News
"Spazi confinati: come identificarli?"
fonte www.puntosicuro.it / Sicurezza
27/03/2014 - A distanza di oltre un anno dalla sua entrata in vigore, è ancora molto
ampio il dibattito su quali ambiti possano essere considerati “ ambiente sospetto di inquinamento o confinato” e si evidenzia come ogni organizzazione interpreti quanto previsto dal D.P.R. 177/2011 secondo valutazioni più o meno restrittive.
Peraltro, più che la ricerca di
una classificazione dell’ambito operativo quale precondizione per applicare
adeguatamente qualsiasi misura di prevenzione e protezione, da individuarsi a
seguito di una corretta identificazione e valutazione dei rischi in molti casi,
quanto in corso, sembra assumere più che altro un modo per costituire una
posizione di tutela cautelare preventiva a prescindere dall’effettivo livello
di rischio presente o prevedibile.
D’altra parte proprio la
pedissequa applicazione di quanto previsto dal Decreto favorisce questa
posizione. Infatti, qual è la
definizione
di questi specifici luoghi di lavoro presente nell’ambito del Decreto la
cui identificazione fa scattare l’obbligo di qualificazione da parte di chi
deve accedervi per compiere delle attività?
Leggiamo: Art. 1 Finalità e
ambito di applicazione - 2. Il presente regolamento si applica ai lavori in
ambienti sospetti di inquinamento di cui agli articoli 66 e 121 del decreto
legislativo 9 aprile 2008, n. 81, e negli ambienti confinati di cui
all’allegato IV, punto 3, del medesimo decreto legislativo …ovvero (art. 66) pozzi
neri, fogne, camini, fosse, gallerie e in generale in ambienti e
recipienti, condutture, caldaie e simili, ove sia possibile il rilascio di gas
deleteri (art. 121), pozzi, fogne, cunicoli, camini e fossero in genere (all.

Estrazioni di testo per pagina
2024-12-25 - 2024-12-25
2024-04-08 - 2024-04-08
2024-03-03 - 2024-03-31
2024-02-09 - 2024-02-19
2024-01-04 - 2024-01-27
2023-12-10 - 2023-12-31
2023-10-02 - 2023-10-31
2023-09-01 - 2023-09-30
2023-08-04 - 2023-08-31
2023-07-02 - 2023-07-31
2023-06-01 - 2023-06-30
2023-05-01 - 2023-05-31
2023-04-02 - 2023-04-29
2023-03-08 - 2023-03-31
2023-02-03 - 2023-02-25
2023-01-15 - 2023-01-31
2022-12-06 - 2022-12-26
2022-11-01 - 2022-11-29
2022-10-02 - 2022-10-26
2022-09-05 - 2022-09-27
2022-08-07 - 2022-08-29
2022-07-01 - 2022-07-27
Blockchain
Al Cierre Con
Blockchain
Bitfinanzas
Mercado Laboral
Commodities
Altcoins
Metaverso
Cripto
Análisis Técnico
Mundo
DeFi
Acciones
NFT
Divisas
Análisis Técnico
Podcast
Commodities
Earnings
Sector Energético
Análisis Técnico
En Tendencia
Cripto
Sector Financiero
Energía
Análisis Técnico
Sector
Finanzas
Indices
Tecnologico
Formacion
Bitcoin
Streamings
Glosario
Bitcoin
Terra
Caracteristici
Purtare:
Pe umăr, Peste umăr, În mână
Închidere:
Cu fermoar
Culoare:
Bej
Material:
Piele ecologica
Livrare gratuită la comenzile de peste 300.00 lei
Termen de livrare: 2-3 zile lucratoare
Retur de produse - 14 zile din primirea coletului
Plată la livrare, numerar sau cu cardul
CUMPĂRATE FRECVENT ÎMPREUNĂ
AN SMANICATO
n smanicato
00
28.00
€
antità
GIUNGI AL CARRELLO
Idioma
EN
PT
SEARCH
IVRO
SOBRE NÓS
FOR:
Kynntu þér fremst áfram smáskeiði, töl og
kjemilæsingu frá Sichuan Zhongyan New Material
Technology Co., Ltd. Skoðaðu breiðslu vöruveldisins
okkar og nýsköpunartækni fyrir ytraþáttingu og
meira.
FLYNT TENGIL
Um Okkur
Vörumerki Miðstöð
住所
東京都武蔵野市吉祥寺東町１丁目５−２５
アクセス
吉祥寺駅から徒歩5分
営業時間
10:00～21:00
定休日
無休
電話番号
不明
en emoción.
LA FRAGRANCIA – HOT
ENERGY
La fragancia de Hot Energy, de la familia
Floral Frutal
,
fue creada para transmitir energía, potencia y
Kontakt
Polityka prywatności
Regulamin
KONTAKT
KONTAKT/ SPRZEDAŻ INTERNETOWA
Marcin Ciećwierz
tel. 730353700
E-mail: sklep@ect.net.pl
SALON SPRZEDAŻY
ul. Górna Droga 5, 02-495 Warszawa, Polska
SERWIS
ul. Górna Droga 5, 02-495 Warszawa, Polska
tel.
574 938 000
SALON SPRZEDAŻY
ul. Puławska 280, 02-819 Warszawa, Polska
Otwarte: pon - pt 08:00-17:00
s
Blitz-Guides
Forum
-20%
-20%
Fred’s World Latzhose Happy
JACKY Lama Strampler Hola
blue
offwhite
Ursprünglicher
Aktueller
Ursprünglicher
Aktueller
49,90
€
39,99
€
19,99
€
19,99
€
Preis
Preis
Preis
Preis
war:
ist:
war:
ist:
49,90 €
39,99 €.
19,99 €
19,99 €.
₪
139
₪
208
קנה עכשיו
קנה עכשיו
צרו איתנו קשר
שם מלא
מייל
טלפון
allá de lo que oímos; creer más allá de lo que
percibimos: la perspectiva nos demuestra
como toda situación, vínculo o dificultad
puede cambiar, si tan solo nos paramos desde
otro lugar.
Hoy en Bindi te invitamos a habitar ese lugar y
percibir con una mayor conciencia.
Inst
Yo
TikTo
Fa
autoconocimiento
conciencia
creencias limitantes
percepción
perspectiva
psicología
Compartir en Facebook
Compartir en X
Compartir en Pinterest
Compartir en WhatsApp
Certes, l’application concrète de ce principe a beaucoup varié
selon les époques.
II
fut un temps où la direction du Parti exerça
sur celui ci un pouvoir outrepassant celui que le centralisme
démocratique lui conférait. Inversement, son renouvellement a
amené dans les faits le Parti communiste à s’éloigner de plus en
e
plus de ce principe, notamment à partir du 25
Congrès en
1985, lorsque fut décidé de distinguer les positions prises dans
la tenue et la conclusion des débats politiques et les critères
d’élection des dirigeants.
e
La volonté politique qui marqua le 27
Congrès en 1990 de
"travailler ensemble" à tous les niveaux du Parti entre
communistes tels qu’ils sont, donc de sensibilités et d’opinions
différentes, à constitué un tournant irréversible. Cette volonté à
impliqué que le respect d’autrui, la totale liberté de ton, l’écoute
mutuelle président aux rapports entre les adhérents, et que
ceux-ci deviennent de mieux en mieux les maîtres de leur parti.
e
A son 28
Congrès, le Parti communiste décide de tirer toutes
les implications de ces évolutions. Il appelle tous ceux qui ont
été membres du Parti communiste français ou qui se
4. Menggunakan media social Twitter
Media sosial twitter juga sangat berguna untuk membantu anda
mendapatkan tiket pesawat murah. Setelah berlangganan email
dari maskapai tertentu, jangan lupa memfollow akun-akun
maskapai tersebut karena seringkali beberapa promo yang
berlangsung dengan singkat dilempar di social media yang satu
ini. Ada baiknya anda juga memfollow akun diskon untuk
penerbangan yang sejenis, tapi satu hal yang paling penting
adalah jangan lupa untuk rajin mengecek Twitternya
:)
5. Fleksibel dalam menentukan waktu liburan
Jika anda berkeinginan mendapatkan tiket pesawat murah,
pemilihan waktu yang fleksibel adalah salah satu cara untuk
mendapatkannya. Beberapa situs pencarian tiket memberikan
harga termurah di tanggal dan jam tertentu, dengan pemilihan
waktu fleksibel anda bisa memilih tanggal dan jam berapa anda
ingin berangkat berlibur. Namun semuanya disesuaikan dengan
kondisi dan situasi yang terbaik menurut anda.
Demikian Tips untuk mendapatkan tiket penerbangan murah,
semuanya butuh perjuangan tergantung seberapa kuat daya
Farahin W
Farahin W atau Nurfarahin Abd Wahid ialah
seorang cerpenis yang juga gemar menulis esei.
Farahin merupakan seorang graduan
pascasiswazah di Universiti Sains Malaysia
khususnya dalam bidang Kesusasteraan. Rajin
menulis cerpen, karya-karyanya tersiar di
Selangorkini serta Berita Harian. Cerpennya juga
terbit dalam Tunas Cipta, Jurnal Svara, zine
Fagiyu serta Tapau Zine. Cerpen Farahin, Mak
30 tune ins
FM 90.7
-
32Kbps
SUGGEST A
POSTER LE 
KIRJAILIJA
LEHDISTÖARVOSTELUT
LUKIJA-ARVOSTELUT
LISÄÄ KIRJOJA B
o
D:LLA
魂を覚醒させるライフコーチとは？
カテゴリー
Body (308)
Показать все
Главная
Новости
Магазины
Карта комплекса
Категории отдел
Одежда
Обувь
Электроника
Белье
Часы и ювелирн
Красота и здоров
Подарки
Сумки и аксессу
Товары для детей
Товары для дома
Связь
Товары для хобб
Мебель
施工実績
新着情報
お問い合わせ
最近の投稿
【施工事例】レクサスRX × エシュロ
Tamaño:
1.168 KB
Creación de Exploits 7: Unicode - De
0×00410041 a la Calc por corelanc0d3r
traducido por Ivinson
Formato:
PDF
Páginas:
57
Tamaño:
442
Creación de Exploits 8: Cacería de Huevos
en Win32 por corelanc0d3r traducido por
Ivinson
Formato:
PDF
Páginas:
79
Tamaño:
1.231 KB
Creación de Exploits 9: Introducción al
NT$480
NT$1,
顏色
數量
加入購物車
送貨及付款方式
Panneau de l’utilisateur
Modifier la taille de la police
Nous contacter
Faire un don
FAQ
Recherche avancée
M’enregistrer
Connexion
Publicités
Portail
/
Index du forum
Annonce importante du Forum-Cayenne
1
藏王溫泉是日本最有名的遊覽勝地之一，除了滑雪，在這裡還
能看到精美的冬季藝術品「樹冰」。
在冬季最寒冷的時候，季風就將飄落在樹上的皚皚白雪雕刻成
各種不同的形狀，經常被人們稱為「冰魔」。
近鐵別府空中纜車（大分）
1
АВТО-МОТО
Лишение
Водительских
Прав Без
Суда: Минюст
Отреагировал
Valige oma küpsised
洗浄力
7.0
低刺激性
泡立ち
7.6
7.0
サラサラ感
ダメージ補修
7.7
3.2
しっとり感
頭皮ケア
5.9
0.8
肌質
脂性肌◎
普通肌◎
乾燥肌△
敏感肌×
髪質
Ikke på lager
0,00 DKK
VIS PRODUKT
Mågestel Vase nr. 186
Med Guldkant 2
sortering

__ATTIVITÀ__
(1) Riporta fedelmente il passo del testo sugli spazi confinati che va da "D’altra parte proprio" fino a "compiere delle attività?".
(2) Riscrivi in forma più breve il paragrafo del testo sugli spazi confinati che comincia con "A distanza di oltre un anno", conservandone i fatti principali.

__SOLUZIONI__
(1)
D’altra parte proprio la
pedissequa applicazione di quanto previsto dal Decreto favorisce questa
posizione. Infatti, qual è la
definizione
di questi specifici luoghi di lavoro presente nell’ambito del Decreto la
cui identificazione fa scattare l’obbligo di qualificazione da parte di chi
deve accedervi per compiere delle attività?

(2) A oltre un anno dall'entrata in vigore, resta ampio il dibattito su quali ambiti considerare "ambiente sospetto di inquinamento o confinato". Ogni organizzazione interpreta il D.P.R. 177/2011 con valutazioni più o meno restrittive.